Getting Outside For Just 20 Minutes A Day Has A Huge Effect On Your Stress Levels
Just twenty minutes a day can significantly reduce your stress
It’s not always easy getting outside. You’ve got work, kids, commitments — and if you live in a cold weather state you’re likely just waking up from a deep, two-year frigid-induced hibernation. Plus, there are people outside so, blech. But a new study finds that just 20 minutes a day in nature can help alleviate some of the stress all of the above creates.
The paper, published by Frontiers in Psychology, reviewed the research compiled after sending 36 urban dwellers outside for a Nature Experience (NE), defined as “spending time in an outdoor place that brings a sense of contact with nature.” Folks had to spend ten minutes outside at least three times a week for eight weeks and then tested their participants’ cortisol levels to see whether this time spent outdoors made a difference to their stress levels.
“We know that spending time in nature reduces stress, but until now it was unclear how much is enough, how often to do it, or even what kind of nature experience will benefit us,” the study’s lead author, Dr. MaryCarol Hunter, told Science Daily. “Our study shows that for the greatest payoff, in terms of efficiently lowering levels of the stress hormone cortisol, you should spend 20 to 30 minutes sitting or walking in a place that provides you with a sense of nature.”
Obviously, it doesn’t take a study to know that being outdoors can lift your mood, especially when it’s sunny (hello Vitamin D). But this is the first time that duration, frequency, and nature quality were measured as they relate to stress hormones.
“Participants were free to choose the time of day, duration, and the place of their nature experience, which was defined as anywhere outside that in the opinion of the participant, made them feel like they’ve interacted with nature,” Hunter said. “There were a few constraints to minimize factors known to influence stress: take the nature pill in daylight, no aerobic exercise, and avoid the use of social media, internet, phone calls, conversations and reading.”

▸ WHAT THIS EXERCISE ASKS:
1 – From the article on time outdoors and stress, print the passage that begins at the words "Obviously, it doesn’t" and stops after "to stress hormones.".
2 – Answer these questions using the article on time outdoors and stress:
(a) How many urban dwellers took part in the study?
(b) Who was the study's lead author?
(c) When were participants required to take the nature pill?
3 – Pick up the article on time outdoors and stress after its last sentence and write the next part.

Data excerpts
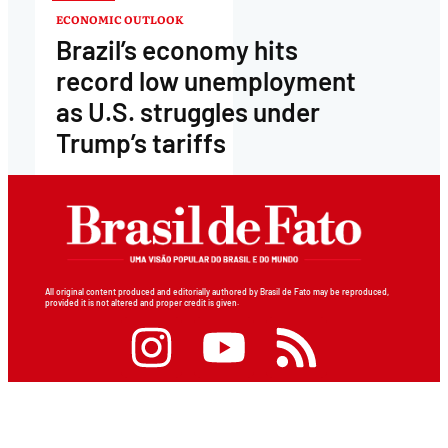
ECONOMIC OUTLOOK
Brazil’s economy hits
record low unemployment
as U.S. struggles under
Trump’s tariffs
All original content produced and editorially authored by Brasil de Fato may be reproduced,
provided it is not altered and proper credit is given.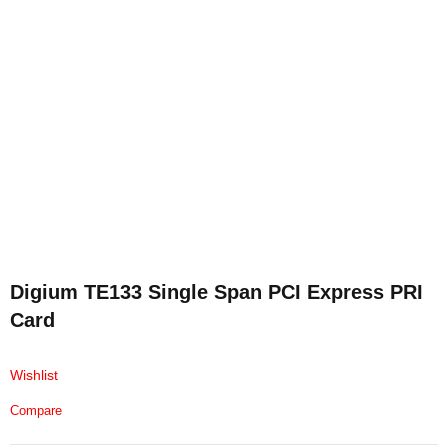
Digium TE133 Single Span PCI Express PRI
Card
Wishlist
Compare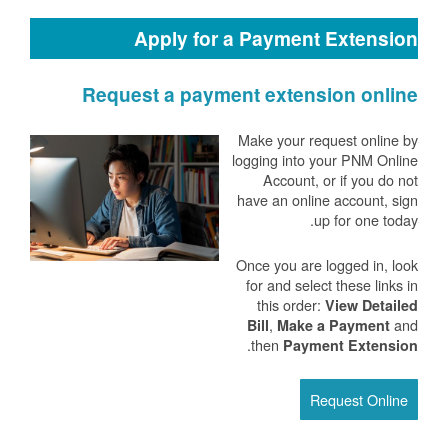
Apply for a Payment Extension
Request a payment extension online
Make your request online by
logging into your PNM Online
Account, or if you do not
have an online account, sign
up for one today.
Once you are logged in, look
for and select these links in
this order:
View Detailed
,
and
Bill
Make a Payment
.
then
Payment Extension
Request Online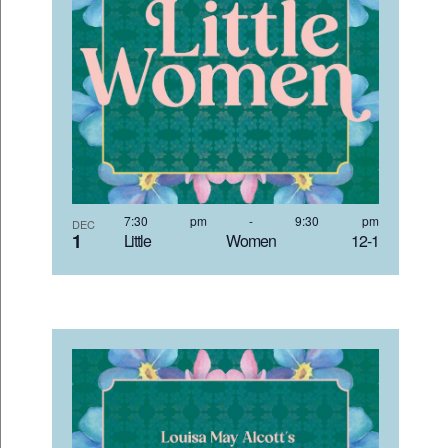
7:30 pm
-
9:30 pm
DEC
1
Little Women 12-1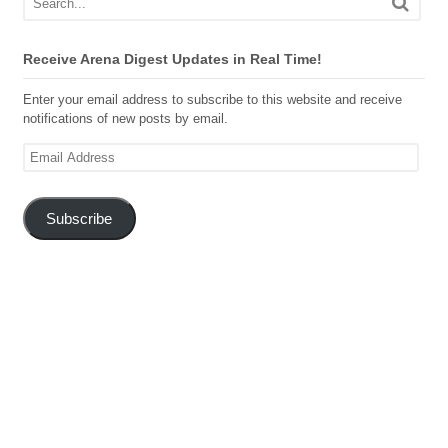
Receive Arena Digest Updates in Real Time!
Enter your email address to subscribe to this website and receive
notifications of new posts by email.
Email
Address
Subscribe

* * *

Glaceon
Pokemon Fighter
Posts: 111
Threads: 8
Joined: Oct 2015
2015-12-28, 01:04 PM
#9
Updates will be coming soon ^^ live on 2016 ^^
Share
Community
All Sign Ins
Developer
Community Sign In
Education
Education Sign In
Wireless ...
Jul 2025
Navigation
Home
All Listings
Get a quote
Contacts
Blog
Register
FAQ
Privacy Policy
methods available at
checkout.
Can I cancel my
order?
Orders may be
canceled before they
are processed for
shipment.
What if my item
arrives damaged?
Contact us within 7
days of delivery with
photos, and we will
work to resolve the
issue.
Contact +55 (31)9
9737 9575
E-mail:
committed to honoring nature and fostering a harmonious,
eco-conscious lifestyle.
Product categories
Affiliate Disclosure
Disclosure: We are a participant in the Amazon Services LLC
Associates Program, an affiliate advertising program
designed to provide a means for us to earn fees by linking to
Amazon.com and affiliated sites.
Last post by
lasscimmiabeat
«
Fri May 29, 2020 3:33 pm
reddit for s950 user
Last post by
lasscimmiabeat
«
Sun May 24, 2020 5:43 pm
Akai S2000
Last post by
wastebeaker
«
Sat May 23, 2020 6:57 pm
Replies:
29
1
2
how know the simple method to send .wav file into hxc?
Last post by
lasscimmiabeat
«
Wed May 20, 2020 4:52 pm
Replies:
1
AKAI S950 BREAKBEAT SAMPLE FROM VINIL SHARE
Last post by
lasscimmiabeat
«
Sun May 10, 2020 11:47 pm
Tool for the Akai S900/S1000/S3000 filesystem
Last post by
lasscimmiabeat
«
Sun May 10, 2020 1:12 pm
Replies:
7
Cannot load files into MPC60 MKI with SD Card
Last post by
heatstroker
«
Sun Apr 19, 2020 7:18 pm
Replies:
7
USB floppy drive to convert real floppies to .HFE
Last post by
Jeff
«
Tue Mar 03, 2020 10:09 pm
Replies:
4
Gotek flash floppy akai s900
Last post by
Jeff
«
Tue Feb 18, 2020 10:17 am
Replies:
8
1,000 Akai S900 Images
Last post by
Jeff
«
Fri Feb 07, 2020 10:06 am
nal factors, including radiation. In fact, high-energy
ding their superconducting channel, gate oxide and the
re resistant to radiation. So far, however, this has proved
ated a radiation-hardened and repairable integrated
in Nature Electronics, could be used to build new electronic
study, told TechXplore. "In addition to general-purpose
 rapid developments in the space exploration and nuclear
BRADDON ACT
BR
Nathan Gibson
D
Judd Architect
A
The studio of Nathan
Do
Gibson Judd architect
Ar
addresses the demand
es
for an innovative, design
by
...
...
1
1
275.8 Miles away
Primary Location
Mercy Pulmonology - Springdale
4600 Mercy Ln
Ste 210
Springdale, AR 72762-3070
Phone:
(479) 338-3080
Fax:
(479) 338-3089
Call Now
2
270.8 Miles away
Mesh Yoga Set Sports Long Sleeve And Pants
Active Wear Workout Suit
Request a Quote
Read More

* * *

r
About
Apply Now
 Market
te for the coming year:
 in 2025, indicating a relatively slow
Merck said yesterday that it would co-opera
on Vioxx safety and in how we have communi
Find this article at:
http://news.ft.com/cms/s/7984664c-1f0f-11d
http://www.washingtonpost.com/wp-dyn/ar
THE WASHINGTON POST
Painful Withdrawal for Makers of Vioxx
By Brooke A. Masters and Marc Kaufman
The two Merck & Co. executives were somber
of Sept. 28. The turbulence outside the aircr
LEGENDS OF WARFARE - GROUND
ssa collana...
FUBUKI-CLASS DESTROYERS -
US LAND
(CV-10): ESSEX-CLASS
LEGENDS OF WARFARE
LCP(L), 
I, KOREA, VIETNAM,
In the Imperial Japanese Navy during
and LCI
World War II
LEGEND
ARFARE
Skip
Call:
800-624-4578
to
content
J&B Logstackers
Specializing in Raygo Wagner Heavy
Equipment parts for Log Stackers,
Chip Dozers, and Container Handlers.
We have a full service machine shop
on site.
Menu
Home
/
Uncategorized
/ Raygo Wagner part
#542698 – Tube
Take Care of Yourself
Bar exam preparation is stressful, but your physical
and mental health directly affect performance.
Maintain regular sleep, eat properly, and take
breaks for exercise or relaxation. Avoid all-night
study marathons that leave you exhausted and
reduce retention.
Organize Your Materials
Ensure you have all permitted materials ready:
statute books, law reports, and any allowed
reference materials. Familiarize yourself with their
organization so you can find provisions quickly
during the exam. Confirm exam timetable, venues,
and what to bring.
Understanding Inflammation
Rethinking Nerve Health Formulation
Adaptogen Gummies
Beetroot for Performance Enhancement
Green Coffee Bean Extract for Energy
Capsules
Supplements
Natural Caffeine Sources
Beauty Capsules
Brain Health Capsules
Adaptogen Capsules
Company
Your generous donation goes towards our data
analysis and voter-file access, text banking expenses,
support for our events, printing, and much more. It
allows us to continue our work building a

▸ LIST OF ANSWERS:
1 –
Obviously, it doesn’t take a study to know that being outdoors can lift your mood, especially when it’s sunny (hello Vitamin D). But this is the first time that duration, frequency, and nature quality were measured as they relate to stress hormones.

2 –
(a) 36
(b) Dr. MaryCarol Hunter
(c) In daylight

3 –
The data also revealed that just 20 minutes outdoors was enough to significantly reduce cortisol levels, and 20-30 minutes in nature dropped them to their lowest rates.
Anyone who has experienced depression, PPD, or anxiety knows how hard it can be to even get off the couch, let alone motivate yourself to take a walk in the sunshine. But with the diagnoses of major depressive disorder steadily on the rise since 2013, affecting over nine million Americans, most significantly teens, being one with nature is needed now more than ever.
“Healthcare practitioners can use our results as an evidence-based rule of thumb on what to put in a nature-pill prescription,” says Hunter. “It provides the first estimates of how nature experiences impact stress levels in the context of normal daily life. It breaks new ground by addressing some of the complexities of measuring an effective nature dose.”
The ultimate goal of the study? To communicate a “nature prescription” that healthcare providers can use with patients to provide a “preventive, self-administered health care treatment for mental well-being that is low in cost and effective in everyday settings.”